▶ Source:
·····
March 4, 2011 at 2:21 am |
Although I agree that this post lacked cohesion there were several redeeming qualities.
Skateboarding his too concerned with either/or fallacies: vert or street, fresh or hesh, bangers or mash. Puleo’s interview is definitely defensive. The guy has a vision; he walks a fine line between artist and pretentious asshole (possibly being in both at once). But I agree, Static II and This Time Tomorrow were just as much aesthetic accomplishments as skate videos. Raw. Whatever.
Still, traveling the glove, spot-seeking is raw too. Kenny Reed’s full-page flatground tre is jaw-dropping in its own right. I currently live in South Korea. Skating around the Seoul area is fine, but crossing the border to shred the North is out of the question.
Finally, about the ams kickflipping into everything:
Live with it. A video-game culture is better than a stagnant one. There are also guys putting out conceptual parts (Kyle Leeper, French Fred, etc). And besides, no one is arguing for a full-scale return to the Bertlemann slides of yesteryear. We push forward, eh?
·····
▶ Written request 1: Put the lines of the saved entries into a Markdown table with columns named Row and Record line. Start at the line containing "A(i)<b>mém</b>.(hr1 hr ih)", run through the end of the saved entries, and leave out blank lines.

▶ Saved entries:
·····
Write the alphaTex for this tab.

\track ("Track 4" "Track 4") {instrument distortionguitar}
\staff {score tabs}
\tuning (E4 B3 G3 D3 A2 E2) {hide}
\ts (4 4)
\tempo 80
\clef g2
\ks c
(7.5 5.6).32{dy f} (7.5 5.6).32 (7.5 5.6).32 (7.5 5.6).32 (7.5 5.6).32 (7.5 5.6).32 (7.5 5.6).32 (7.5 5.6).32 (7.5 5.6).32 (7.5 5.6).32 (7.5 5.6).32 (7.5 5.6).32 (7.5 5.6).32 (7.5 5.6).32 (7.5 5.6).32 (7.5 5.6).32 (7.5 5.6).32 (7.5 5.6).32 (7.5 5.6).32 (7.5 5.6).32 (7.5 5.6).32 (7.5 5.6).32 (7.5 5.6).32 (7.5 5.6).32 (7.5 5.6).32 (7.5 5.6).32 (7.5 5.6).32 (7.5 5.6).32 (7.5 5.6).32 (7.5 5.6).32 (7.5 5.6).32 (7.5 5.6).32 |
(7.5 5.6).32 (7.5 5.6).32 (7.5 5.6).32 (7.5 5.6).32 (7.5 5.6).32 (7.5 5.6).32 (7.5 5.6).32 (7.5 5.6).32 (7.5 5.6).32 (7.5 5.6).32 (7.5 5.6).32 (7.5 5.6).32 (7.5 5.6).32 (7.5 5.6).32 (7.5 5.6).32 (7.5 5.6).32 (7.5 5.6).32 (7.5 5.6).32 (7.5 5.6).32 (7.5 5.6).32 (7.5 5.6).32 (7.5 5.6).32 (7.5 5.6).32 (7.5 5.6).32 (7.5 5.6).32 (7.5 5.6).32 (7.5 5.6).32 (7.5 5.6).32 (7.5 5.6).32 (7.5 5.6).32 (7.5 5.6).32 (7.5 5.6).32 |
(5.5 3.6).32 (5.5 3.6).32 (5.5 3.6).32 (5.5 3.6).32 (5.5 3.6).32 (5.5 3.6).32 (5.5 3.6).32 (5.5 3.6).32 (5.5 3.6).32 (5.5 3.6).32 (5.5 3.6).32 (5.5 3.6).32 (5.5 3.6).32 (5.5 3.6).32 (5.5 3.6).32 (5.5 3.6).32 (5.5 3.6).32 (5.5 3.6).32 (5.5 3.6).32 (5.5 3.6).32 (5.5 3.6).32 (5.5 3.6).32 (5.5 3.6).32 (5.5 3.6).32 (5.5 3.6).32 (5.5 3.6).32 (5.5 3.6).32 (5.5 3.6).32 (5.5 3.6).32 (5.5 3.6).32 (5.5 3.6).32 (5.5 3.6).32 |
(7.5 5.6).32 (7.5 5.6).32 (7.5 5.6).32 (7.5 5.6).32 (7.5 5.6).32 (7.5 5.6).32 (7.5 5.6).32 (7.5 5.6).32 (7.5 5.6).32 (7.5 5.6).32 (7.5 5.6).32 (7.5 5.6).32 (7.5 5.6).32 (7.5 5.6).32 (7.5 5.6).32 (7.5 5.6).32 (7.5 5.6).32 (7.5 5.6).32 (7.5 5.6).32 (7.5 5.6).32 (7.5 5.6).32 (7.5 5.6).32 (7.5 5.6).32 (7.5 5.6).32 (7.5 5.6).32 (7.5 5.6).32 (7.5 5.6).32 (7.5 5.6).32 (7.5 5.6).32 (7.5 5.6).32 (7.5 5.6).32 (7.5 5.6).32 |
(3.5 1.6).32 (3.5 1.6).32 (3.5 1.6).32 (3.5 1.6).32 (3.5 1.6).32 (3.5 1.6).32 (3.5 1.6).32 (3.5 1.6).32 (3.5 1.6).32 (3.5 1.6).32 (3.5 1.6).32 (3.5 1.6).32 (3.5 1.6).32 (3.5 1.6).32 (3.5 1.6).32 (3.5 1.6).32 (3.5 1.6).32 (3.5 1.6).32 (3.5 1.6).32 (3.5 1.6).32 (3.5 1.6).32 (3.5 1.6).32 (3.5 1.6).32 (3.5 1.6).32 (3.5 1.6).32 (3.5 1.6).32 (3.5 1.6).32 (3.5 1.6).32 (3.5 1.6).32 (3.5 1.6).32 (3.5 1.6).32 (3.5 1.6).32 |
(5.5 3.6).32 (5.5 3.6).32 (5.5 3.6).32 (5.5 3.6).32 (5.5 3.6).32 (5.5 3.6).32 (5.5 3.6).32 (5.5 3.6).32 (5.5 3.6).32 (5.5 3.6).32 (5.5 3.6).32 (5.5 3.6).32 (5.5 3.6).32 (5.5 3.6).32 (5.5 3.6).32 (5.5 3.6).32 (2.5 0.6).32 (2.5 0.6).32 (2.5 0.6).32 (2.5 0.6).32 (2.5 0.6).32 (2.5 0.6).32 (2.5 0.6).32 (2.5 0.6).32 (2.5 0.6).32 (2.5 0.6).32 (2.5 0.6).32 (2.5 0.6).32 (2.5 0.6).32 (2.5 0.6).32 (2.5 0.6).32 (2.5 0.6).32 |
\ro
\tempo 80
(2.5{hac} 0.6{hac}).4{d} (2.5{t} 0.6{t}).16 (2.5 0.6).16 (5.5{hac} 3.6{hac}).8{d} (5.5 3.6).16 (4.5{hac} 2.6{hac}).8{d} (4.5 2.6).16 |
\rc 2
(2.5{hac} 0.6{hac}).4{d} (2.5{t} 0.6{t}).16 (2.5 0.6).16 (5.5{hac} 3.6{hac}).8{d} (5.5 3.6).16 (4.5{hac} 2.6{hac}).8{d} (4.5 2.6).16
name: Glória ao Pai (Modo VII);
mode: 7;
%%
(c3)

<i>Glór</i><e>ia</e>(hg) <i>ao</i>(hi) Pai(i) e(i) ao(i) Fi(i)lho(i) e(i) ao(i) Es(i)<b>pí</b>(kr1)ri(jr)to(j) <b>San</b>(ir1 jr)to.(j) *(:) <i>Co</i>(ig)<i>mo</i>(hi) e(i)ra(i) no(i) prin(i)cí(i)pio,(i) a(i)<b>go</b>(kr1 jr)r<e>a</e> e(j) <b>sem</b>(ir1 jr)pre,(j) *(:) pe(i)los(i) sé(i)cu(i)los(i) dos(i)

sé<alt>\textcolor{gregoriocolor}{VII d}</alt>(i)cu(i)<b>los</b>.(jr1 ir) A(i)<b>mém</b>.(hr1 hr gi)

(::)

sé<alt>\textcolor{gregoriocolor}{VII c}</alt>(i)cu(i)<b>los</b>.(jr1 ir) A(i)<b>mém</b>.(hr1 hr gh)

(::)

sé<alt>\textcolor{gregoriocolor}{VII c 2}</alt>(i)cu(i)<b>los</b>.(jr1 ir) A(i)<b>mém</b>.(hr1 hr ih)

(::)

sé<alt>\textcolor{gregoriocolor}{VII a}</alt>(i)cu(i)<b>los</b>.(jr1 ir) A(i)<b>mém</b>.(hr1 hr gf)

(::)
·····
▶ Written request 2:
Answer these questions about the skateboarding comment:
(a) What country does the writer currently live in?
(b) Which two titles does the writer call aesthetic accomplishments as much as skate videos?
(c) Whose full-page flatground tre is described as jaw-dropping?

▶ Worked solution 1:
| Row | Record line |
|---|---|
| 1 | sé<alt>\textcolor{gregoriocolor}{VII c 2}</alt>(i)cu(i)<b>los</b>.(jr1 ir) A(i)<b>mém</b>.(hr1 hr ih) |
| 2 | (::) |
| 3 | sé<alt>\textcolor{gregoriocolor}{VII a}</alt>(i)cu(i)<b>los</b>.(jr1 ir) A(i)<b>mém</b>.(hr1 hr gf) |
| 4 | (::) |

▶ Worked solution 2:
(a) South Korea
(b) Static II and This Time Tomorrow
(c) Kenny Reed's